2020: tempos e palavras
Valdecir Pascoal
Janeiro é propício a retrospectivas e reflexões sobre o porvir. Seu nome é homenagem a Jano, o deus dos inícios e das mudanças, da mitologia romana, simbolizado por uma cabeça de 2 faces, uma olhando para trás (passado) e outra, para frente (futuro). Na Grécia, Jano estaria relacionado a Cronos, o deus do tempo-quantidade, contado em dias, meses, anos.

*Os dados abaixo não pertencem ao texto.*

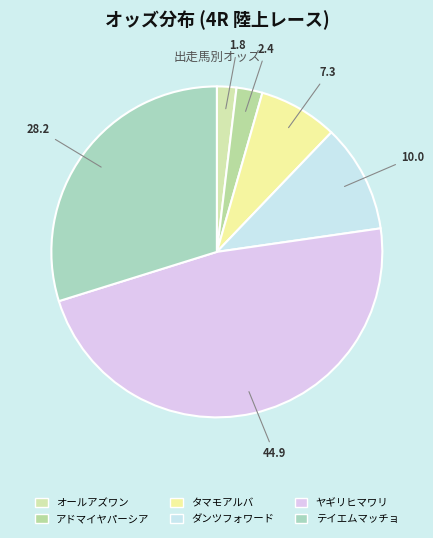

Combined, do ダンツフォワード and テイエムマッチョ account for over 50%?

No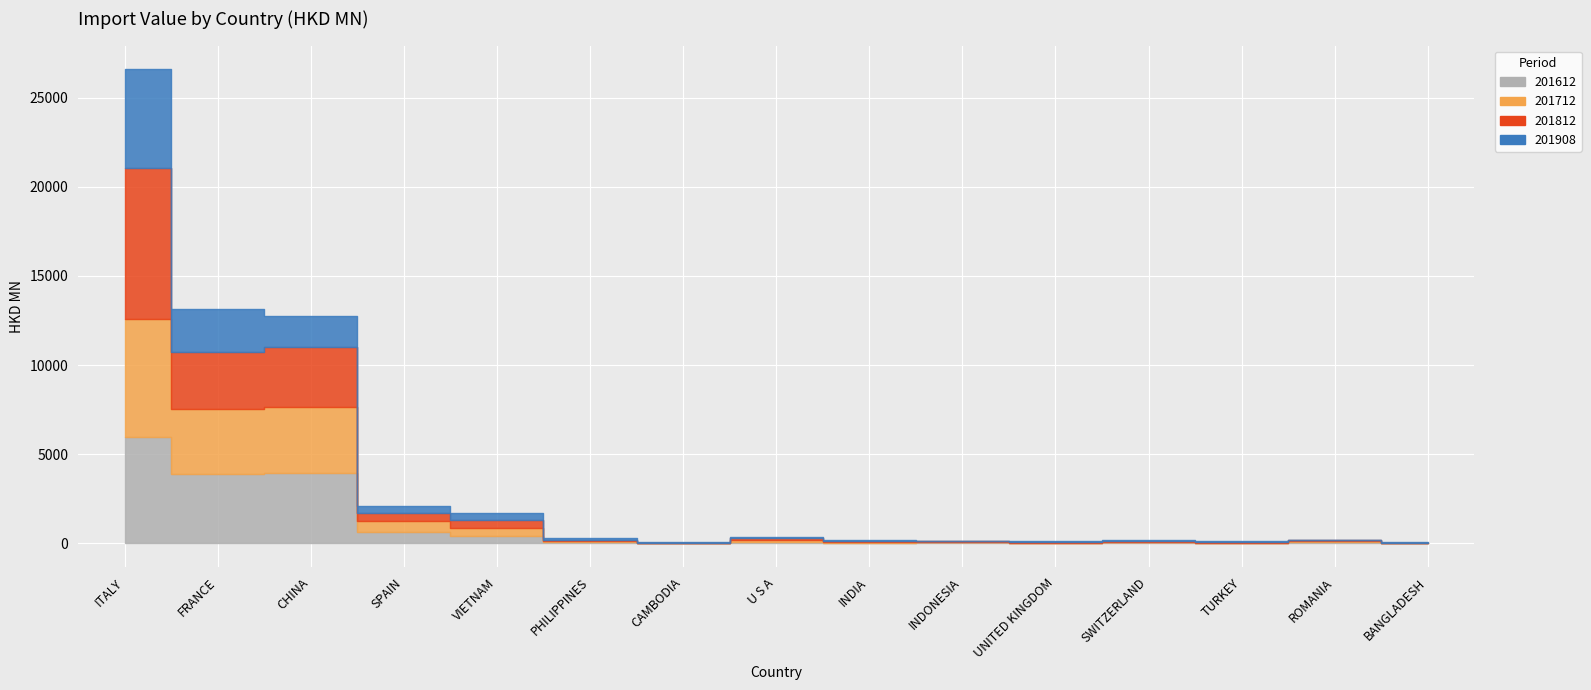

True or false: 201812 and 201612 intersect in this chart.

True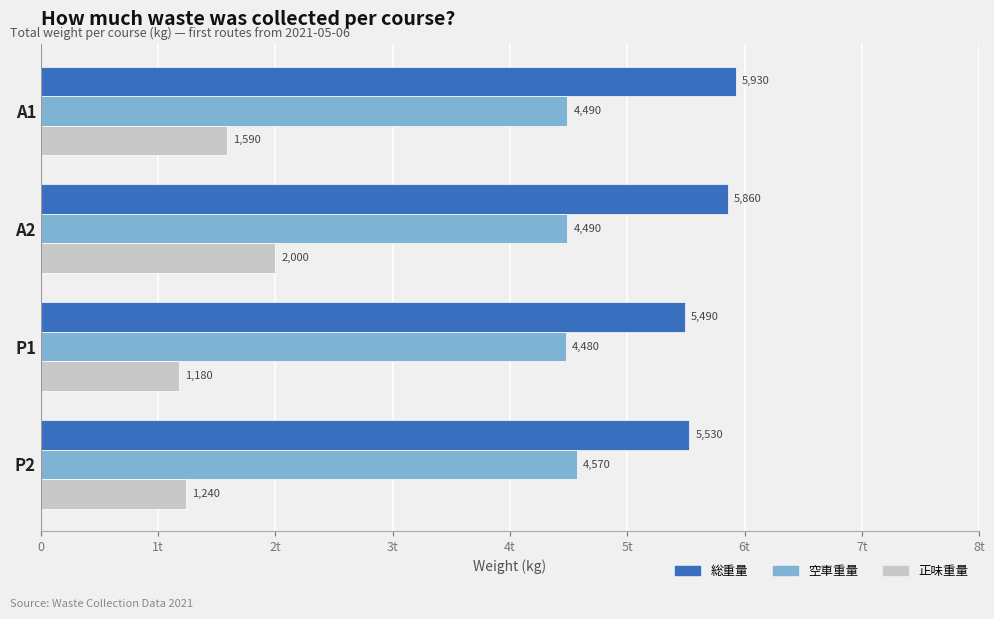

Does the chart contain any negative values?

No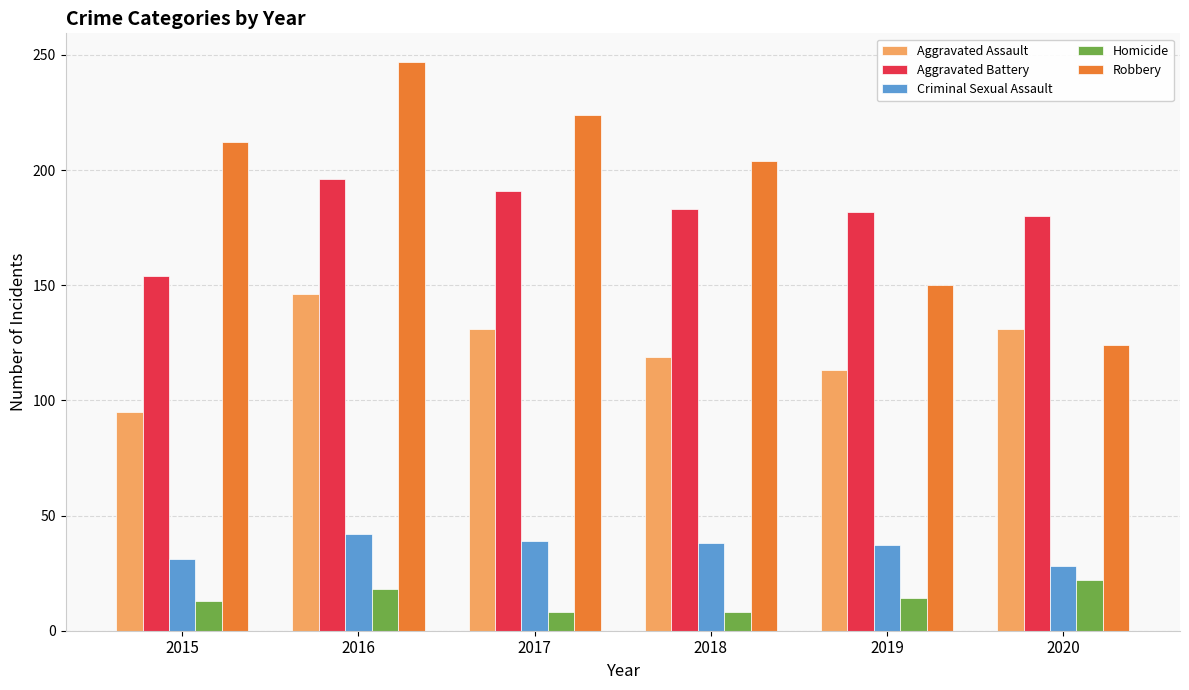

Rank the series at 2015 from lowest to highest value.

Homicide, Criminal Sexual Assault, Aggravated Assault, Aggravated Battery, Robbery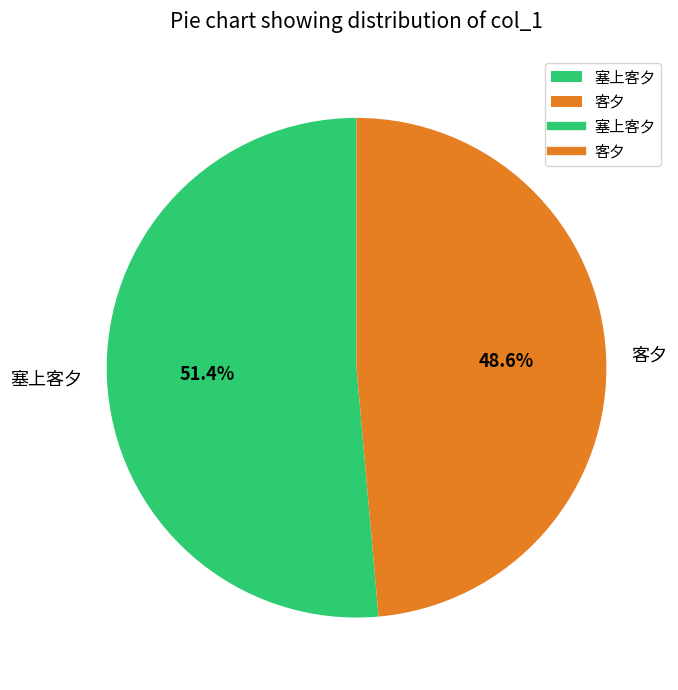

How many segments does this pie chart have?

2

É possível um olhar cronológico sobre 2020, mas a dimensão do impacto trazido pela pandemia da Covid-19, ainda longe do final, recomenda enxergá-lo numa perspectiva mais ampla. Esse ano só acabará com a imunização plena dos cidadãos por meio da vacinação. No Brasil, é provável que 2020 – ano bissexto, que já havia nos “brindado” com um dia a mais – acabe engolindo 2021, alçando-nos direto a 2022.
A despeito da relativização do calendário, valho-me da velha tradição de listar palavras que marcaram os últimos dias. O espaço me permite duas.
IMPREVIDÊNCIA – A falta de planejamento ocorreu em escala global. Apesar de todos os avanços da tecnologia e da ciência, os governos falharam ao não se prepararem para algo que só não fora previsto por videntes e quiromantes. Epidemiologistas já prenunciavam o risco da hecatombe sanitária. Entre nós, além da imprevidência crônica, a falta de coordenação central e de planejamento se alastraram às ações nacionais de combate ao vírus. A demora da vacina, a falta de suprimentos, a defesa de alquimias e a postura negacionista em relação às medidas profiláticas são apenas uma amostra da incúria que prolonga a tragédia, custa vidas e retarda a retomada da economia.
DESIGUALDADE – A desigualdade é a raiz dos maiores problemas nacionais. A pandemia agrava esse fosso em todas as suas dimensões: de classe, de raça, de gênero e regional. O distanciamento não é só físico, ele se manifesta também na exacerbação do racismo, do feminicídio e do darwinismo digital no acesso à educação. Com o fim do auxílio emergencial, a pobreza alcançará patamar inédito. Ouçamos o recado de Brecht: “Do rio que tudo arrasta se diz que é violento. Mas ninguém diz violentas as margens que o comprimem”. Renda Mínima, reforço do SUS, educação de qualidade e um estado mais probo e eficiente são medidas para alargar as margens do rio da dignidade e da cidadania.
Volto ao tempo, agora na perspectiva Kairós, que, na mitologia grega, traduz-se em oportunidade. É o mesmo tempo-qualidade do Eclesiastes. É tempo de aprender com o passado e produzir as vacinas e os remédios fundamentais que nos garantam a saúde, a ternura do abraço e um maior bem-estar social. Estamos à altura?